In its modern history, Japan has twice allowed its foreign policy to become unbalanced and skewed away from realist principles that anchor its national security. In the era of pre-war militarism, Japan allowed its preoccupation with the security threat associated with the Korean Peninsula to lead it into a policy of predatory colonialism which ultimately ended in a world war it had no chance of winning. In the post-war era, Japan has allowed its national security outlook to become excessively dependent on protection from the United States, leading to entrapment by a hegemonic power that is both declining and increasingly unstable in its domestic and foreign policy outlook.

The Trump era has demonstrated that the epoch where Western allies can depend on the benevolence and altruism of administrations in Washington has come to a close. The lessons of the Trump era may be masked for Japanese conservatives by the blinders of deference and undue admiration for Republicans in the US, but it cannot be doubted that the transactional and highly personalised foreign policy of the Trump administration destabilised the foundations of East Asian security. Trump’s desire for cheap foreign policy victories led to impulsive diplomatic moves vis-à-vis North Korea which created military vulnerabilities for South Korea, and his isolationist impulses left both Japan and South Korea scrambling to appease so that American troop numbers would not be drawn down as threatened.

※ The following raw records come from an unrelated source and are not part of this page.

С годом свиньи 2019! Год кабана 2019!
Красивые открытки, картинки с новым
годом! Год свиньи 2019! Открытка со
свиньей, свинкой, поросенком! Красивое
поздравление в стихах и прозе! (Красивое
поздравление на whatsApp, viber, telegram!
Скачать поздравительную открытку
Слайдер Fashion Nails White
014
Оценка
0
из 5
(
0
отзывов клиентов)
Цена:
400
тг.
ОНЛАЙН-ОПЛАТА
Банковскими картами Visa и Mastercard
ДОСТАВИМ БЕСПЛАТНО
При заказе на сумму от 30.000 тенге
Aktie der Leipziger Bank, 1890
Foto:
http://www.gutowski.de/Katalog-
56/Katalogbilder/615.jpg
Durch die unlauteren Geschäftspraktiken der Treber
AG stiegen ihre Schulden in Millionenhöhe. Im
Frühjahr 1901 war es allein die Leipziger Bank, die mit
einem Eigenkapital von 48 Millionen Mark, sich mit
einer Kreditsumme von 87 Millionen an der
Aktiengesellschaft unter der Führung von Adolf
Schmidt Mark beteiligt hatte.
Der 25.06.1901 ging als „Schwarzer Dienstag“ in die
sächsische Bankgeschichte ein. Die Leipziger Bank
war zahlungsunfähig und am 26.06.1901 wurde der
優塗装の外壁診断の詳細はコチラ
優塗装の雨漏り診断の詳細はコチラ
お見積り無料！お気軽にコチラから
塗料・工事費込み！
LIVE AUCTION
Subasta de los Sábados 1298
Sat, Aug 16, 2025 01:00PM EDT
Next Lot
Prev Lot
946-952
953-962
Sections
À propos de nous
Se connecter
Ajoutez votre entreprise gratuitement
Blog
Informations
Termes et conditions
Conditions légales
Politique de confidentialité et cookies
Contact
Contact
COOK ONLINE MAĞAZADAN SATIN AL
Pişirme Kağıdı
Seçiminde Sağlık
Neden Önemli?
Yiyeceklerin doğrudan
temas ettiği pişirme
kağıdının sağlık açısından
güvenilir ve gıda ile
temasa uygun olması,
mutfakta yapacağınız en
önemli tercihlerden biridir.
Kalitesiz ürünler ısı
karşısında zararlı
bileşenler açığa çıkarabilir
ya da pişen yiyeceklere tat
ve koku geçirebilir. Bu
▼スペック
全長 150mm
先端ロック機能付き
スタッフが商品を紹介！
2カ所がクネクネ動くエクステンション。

Now that the Trump era has come to a close, Japan is at a crossroads in its foreign policy. Clear-eyed analysis suggests that Japan has become too dependent on the American security guarantee, a situation that leaves it vulnerable to entrapment (and therefore abandonment) by an unstable superpower. The post-war ‘peace’ constitution leaves Japan limited in its ability to shape its own security environment. But conservative politicians advocating revision of the constitution are generally oblivious to the real lessons of defeat in WWII. And relations with South Korea, vital for Japan’s security, are at a historic low and the important of the Korean Peninsula for Japan is widely forgotten. It is past time for a re-evaluation and new beginnings.